There are many places you could look on Game 1's stat sheet to attempt to find answers for the Raptors' soul-crushing 93-86 overtime loss at home to the Washington Wizards. Most of the columns that have the word "rebound" attached to them would be a good place to start.
Washington simply destroyed Toronto on the glass, winning the rebounding "battle" (it wasn't much of one) 61-48. That includes a 19-10 edge on the offensive glass, which resulted in a whopping 20 second chance points for the Wizards.
That's really the statistical story to focus on after this one, but there's simply something else on everyone's mind.

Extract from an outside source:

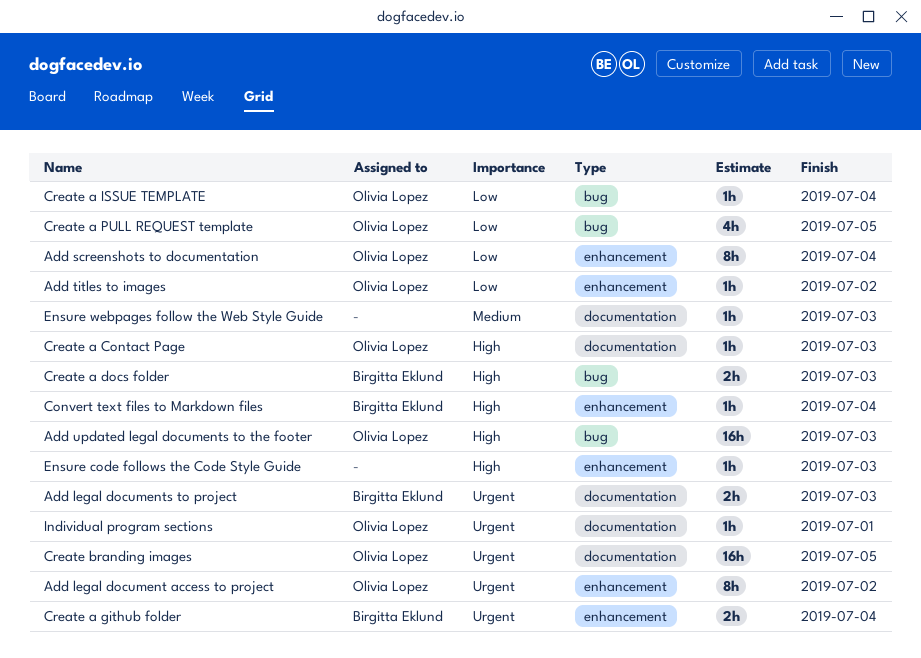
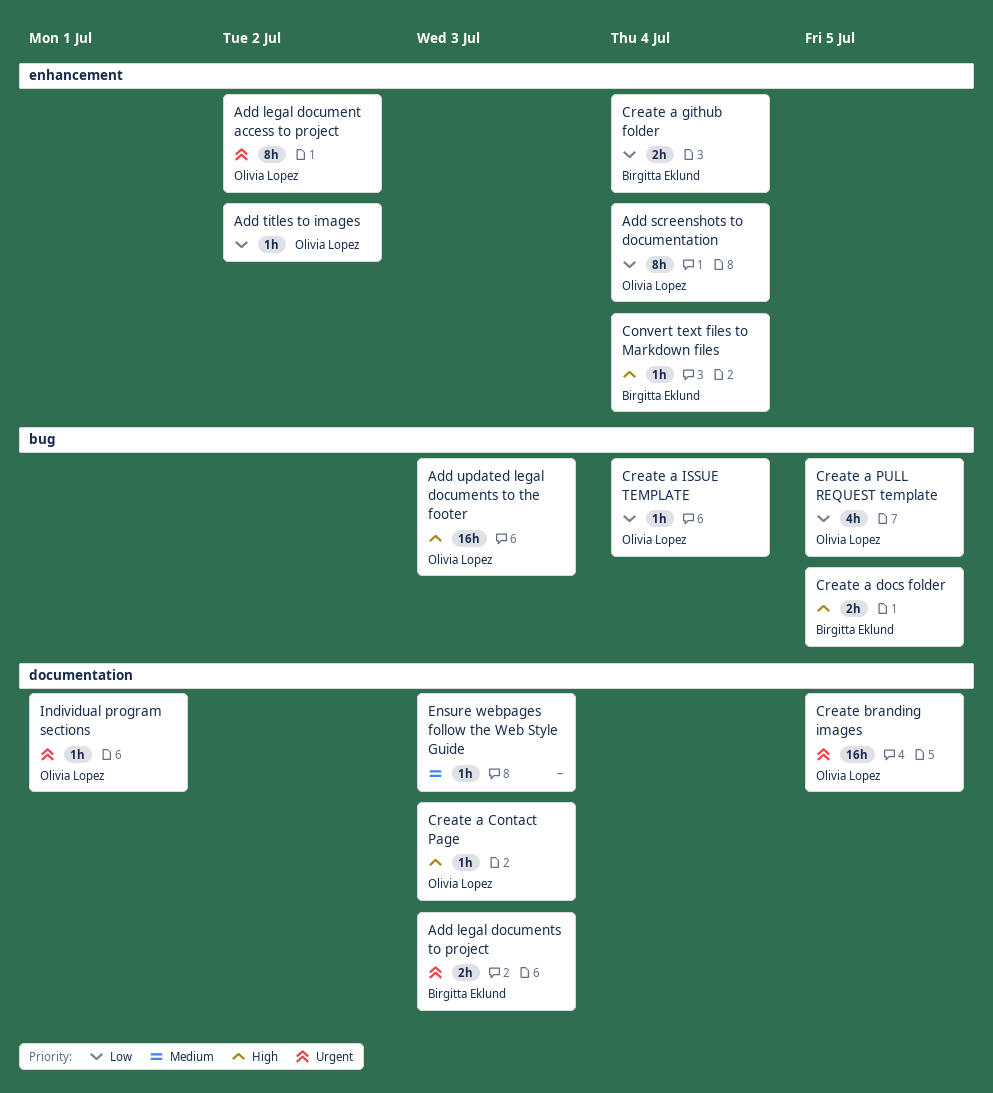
Create a docs folder, due: Jul 3 -> Jul 5
Create a github folder, priority: Urgent -> Low
Ensure code follows the Code Style Guide: present -> none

Take a look in the comment section of any Raptors blog today, peruse the Twitter accounts of any fans or analysts, or simply listen to the chants of the crowd at the ACC from the game tape. You'll find a common thread that almost made this post write itself:
When asked about Johnson's DNP-CD after the game, Raptors coach Dwane Casey downplayed JJ's role on the team (via Raptors Republic):
"James will play in a matchup situation. Again, he could be in play later in this series. The difficult thing to do is play all of our wings. We’ve got a good rotation with Greivis, Kyle, DeMar and Terrence in that group and it’s just hard to get that fifth guy in there unless it’s just a special matchup. Again, it will come into play in this series at some point but today wasn’t the day. Believe me, I heard all the people yelling, ‘Put James in, put James in," but, again, who do you take out? We were having trouble with outside shots. DeMar was doing a good job. Lou was a threat. So, we’ll see. There’s going to be a place for James in this series. I’ve talked with him about that."
As the team's head coach, it's up for Casey to decide who he plays and who he doesn't, but the answer to his "But who do you take out?" question is pretty obvious to anyone who watched the game or has access to the Raptors' playoff statistics from this year and last:
You take out Terrence Ross.
Ross was flat out terrible last year in Toronto's first-round series with the Brooklyn Nets. Over seven games, he averaged 5.0 points, 2.0 rebounds, and little else, while shooting 29.8 percent from the field, 16.7 percent from long range, and 60.0 percent from the free throw line.
He had a player efficiency rating (PER) of 0.9, which -- if you're not familiar with the stat -- qualifies as one of the 10 worst efficiency ratings in a single series in NBA playoff history for someone playing at least 100 minutes.
Yesterday, he hit the first shot of the game and then quickly went right back to last year's form. He finished the game shooting 3-for-11 from the field (including 0-for-6 from downtown) and without taking a single free throw.
The Raptors scored at an abysmal rate of 68.7 points per 100 possessions in the 22 minutes that Ross was on the floor, compared to 99.1 during the 31 minutes he sat. He was fairly effective on defence, helping to hold Bradley Beal to 6-for-23 shooting, but the Raptors were also 1.7 points per 100 possessions better on that end when Ross was out.
Overall, those offensive/defensive splits resulted in a net rating (points scored minus points allowed per 100 possessions) of -27.5 when Ross was on the court, compared to +4.6 when he was off.
And James Johnson -- he who made the Raptors 4.5 points per 100 possessions better on defence when on the court this season and 1.3 on offence -- couldn't even get a single minute?
Paul Pierce torched the Raptors with 20 points on 7-for-10 shooting (4-for-7 from downtown) in Game 1 and six of those shots (five makes) were uncontested. Johnson plays the same position as Pierce and is known as a defensive stopper, yet the matchup wasn't "special" enough to get him on the floor?
And Johnson might be known as a specialist on defence, but his driving game is also an important part of the Raptors' offence and is often overlooked. He led the Raptors in both field goal percentage (63.7 percent) and points per 48 minutes (8.4) on drives this season, easily one of the league's best in both cases. With the Raptors "having trouble with outside shots" (6-for-29 from downtown), putting him into the game to facilitate attacking the basket wasn't even considered?
Throw in the fact that Johnson grabs 10.8 percent of available rebounds when he's on the floor, compared to Ross' 6.2, and Casey's explanation for gluing Johnson to the bench goes from head-scratching to simply infuriating. When you lose a game because you couldn't contain Paul Pierce, you got embarrassingly out-rebounded, and your offence was inefficient, you can't say that your team's best wing defender, rebounder, and most efficient driving option didn't fit the matchup.
Casey's adjustments from Game 1 to Game 2 will be heavily scrutinized. Ross' development is very important to the team and its future, but it's not worth losing in the present. If he doesn't have it during the playoffs just yet, the Raptors will simply have to find someone that does.
And if Casey doesn't at least try to see if "Big Red" is the answer and Toronto loses another game at home, then Raptor fans will soon start seeing a different kind of red than they had hoped.